Your instructions:
Arrange the stretch from the start of the rows through the line containing "11: (494, 42)" as a Markdown table with the columns n and Line, where n is a row number and Line is the line itself. Leave out any blank lines.

Keypoint correspondence data:
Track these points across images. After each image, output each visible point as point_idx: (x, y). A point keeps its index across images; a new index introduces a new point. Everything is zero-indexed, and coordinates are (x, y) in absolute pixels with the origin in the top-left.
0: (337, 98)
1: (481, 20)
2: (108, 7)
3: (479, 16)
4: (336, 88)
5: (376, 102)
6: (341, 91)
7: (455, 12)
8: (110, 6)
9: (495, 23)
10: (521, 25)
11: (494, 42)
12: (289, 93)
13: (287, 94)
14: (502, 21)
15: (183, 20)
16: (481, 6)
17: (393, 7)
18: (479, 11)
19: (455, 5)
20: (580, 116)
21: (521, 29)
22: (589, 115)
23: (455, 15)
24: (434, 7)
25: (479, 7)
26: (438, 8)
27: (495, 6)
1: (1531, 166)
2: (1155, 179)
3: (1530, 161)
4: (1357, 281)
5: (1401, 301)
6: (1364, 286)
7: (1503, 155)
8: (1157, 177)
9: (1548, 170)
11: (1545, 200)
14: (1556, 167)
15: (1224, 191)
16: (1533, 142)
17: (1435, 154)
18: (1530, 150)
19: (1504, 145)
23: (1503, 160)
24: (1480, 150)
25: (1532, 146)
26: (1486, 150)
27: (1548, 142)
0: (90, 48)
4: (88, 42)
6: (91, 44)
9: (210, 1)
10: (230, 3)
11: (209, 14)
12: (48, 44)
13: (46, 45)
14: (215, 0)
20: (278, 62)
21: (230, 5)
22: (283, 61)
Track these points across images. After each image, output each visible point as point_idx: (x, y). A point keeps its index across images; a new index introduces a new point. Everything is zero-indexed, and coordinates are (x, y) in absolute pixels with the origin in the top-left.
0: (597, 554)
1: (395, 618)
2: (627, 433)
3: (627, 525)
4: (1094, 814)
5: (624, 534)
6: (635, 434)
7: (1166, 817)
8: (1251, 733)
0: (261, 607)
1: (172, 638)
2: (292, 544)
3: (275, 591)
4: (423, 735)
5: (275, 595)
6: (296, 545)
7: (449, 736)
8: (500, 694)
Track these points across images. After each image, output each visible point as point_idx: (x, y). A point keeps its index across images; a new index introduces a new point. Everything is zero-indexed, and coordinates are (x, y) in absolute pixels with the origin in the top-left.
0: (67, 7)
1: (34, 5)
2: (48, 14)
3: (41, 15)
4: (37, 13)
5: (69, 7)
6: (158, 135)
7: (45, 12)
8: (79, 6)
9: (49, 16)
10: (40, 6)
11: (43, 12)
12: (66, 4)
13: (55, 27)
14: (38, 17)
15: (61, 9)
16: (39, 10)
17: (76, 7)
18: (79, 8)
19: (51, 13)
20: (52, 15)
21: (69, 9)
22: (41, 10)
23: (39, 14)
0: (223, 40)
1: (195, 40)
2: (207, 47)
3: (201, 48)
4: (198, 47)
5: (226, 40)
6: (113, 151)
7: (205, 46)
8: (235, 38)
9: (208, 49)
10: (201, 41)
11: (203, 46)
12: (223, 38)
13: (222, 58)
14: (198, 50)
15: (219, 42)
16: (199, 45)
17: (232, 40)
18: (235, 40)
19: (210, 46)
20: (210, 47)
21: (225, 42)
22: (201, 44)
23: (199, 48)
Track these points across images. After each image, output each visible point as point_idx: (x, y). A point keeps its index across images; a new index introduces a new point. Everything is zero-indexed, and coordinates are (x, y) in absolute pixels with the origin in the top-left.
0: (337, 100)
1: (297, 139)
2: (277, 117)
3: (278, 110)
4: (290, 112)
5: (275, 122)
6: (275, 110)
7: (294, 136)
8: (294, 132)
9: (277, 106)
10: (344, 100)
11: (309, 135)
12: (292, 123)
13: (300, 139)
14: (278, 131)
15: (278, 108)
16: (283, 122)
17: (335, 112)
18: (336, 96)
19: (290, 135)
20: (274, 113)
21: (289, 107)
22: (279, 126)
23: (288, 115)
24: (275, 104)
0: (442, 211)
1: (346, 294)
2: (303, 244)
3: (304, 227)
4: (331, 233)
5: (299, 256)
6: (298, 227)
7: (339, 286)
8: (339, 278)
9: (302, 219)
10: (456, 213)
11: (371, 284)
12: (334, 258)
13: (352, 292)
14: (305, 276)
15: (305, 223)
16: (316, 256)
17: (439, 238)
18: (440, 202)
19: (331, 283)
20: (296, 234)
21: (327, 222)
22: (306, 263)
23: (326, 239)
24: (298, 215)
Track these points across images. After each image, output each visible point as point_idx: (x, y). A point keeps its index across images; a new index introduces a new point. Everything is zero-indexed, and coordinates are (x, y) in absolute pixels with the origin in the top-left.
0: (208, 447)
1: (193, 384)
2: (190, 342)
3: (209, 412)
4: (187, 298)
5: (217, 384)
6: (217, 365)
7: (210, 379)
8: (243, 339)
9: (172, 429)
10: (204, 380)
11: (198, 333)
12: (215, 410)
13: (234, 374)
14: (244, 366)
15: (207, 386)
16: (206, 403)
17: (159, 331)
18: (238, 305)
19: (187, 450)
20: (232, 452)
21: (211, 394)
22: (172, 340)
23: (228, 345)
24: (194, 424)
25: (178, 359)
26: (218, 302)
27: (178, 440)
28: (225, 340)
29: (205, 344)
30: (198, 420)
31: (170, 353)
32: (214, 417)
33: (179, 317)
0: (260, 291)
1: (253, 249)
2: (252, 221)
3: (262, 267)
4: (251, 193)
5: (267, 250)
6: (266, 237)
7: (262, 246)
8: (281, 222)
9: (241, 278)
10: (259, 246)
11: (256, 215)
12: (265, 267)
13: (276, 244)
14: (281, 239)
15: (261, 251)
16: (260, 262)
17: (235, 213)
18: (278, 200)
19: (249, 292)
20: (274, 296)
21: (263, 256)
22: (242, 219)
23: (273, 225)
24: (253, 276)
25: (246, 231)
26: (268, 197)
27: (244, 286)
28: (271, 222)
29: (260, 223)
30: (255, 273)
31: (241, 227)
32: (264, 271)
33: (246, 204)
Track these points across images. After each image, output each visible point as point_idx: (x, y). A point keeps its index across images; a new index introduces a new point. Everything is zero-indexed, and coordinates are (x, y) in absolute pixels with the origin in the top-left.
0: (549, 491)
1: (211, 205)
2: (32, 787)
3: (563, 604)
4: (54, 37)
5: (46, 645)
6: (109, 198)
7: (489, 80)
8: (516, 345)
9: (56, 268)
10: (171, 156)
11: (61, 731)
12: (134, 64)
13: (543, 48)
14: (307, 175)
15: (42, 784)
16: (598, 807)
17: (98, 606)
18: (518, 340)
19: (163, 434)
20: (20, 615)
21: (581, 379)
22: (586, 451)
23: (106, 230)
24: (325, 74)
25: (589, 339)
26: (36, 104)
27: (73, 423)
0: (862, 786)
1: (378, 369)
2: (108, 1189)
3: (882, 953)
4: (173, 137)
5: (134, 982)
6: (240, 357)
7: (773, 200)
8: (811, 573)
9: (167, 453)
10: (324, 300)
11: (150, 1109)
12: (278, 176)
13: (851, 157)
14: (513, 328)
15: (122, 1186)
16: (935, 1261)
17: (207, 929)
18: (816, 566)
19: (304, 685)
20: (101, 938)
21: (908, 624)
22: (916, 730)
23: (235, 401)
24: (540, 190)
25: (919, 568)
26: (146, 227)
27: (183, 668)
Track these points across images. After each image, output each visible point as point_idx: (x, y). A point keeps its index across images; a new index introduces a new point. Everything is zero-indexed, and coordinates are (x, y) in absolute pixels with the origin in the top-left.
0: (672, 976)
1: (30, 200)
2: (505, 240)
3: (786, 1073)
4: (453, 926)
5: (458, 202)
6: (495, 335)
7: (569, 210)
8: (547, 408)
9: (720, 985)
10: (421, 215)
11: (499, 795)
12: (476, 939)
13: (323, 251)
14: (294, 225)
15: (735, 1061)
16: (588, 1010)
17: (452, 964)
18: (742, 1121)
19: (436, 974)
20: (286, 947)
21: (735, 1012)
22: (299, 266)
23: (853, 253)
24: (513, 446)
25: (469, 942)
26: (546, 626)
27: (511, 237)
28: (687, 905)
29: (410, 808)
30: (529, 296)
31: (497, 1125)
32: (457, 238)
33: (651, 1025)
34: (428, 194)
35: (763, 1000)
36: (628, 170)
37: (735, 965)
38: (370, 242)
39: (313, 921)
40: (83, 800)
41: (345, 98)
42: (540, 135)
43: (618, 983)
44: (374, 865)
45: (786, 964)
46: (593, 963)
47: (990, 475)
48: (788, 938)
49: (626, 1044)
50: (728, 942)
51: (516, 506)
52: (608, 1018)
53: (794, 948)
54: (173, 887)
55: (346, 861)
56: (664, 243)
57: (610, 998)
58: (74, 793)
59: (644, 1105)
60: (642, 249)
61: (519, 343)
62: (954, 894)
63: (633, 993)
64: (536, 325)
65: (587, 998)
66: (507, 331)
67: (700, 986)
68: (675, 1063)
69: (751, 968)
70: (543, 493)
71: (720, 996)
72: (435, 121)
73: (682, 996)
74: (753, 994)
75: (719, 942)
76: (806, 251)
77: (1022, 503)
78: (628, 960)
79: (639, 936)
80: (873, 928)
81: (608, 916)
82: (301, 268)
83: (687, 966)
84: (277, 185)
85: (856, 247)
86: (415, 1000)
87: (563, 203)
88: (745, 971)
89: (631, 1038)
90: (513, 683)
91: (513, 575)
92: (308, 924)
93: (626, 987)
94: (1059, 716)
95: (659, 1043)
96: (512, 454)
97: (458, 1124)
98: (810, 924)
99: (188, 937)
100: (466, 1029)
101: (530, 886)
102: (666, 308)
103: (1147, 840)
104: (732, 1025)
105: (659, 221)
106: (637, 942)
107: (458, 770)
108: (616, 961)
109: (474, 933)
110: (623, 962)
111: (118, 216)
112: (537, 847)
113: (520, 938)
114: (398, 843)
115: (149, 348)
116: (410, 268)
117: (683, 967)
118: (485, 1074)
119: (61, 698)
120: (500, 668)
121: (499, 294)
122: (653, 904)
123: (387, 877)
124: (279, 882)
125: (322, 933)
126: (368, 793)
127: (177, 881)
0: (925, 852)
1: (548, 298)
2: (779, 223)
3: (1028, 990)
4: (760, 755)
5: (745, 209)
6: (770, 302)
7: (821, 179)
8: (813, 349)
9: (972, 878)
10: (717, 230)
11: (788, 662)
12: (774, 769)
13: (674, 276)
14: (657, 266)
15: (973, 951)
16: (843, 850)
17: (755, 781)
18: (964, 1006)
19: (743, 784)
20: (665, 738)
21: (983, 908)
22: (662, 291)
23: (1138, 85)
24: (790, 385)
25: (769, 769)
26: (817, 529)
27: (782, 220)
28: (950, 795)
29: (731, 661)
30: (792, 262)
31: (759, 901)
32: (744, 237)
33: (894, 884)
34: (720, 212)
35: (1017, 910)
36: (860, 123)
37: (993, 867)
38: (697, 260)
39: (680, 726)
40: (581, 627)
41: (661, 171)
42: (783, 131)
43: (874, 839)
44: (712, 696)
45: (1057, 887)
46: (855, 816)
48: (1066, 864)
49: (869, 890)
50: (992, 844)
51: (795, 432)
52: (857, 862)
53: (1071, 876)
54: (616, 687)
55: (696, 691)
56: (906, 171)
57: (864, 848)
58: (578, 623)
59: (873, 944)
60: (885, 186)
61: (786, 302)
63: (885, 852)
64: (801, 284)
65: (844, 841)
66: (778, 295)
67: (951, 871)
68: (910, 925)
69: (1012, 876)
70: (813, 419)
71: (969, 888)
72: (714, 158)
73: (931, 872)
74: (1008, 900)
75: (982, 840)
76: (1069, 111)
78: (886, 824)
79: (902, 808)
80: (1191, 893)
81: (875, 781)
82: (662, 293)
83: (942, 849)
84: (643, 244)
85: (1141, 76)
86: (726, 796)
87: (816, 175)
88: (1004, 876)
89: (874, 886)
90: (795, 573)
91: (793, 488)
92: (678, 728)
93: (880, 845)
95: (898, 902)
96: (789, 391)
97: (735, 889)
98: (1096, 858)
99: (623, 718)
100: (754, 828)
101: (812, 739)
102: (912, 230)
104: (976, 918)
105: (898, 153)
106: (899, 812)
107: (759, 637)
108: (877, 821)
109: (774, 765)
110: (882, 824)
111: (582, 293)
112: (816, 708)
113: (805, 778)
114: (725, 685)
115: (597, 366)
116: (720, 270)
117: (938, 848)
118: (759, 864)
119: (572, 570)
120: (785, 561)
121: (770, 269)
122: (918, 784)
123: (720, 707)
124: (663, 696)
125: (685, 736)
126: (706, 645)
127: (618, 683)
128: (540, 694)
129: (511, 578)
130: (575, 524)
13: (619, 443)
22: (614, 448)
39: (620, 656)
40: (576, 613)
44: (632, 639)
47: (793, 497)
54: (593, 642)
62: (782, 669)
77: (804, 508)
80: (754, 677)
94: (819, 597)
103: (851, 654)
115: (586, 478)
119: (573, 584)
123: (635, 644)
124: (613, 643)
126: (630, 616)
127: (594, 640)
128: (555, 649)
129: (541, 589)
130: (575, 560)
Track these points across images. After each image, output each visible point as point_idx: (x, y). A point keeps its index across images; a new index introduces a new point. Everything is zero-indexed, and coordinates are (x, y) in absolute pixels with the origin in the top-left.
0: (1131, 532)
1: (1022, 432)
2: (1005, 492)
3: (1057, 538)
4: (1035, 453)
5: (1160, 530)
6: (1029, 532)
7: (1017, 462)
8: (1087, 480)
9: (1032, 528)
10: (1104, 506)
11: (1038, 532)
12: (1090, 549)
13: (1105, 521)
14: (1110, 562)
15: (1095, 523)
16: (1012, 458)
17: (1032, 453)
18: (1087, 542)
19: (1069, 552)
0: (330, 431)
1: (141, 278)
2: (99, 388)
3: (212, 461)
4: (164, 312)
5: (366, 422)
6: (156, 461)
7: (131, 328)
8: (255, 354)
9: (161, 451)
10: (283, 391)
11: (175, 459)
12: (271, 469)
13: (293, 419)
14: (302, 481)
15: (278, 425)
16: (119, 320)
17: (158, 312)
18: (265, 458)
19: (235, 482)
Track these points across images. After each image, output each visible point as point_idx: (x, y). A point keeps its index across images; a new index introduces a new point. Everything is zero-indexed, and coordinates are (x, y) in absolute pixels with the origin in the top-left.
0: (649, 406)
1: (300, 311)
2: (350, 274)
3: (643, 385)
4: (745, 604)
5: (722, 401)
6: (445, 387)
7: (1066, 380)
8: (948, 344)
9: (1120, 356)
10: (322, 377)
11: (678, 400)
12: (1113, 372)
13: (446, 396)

Written response:
| n | Line |
|---|---|
| 1 | Track these points across images. After each image, output each visible point as point_idx: (x, y). A point keeps its index across images; a new index introduces a new point. Everything is zero-indexed, and coordinates are (x, y) in absolute pixels with the origin in the top-left. |
| 2 | 0: (337, 98) |
| 3 | 1: (481, 20) |
| 4 | 2: (108, 7) |
| 5 | 3: (479, 16) |
| 6 | 4: (336, 88) |
| 7 | 5: (376, 102) |
| 8 | 6: (341, 91) |
| 9 | 7: (455, 12) |
| 10 | 8: (110, 6) |
| 11 | 9: (495, 23) |
| 12 | 10: (521, 25) |
| 13 | 11: (494, 42) |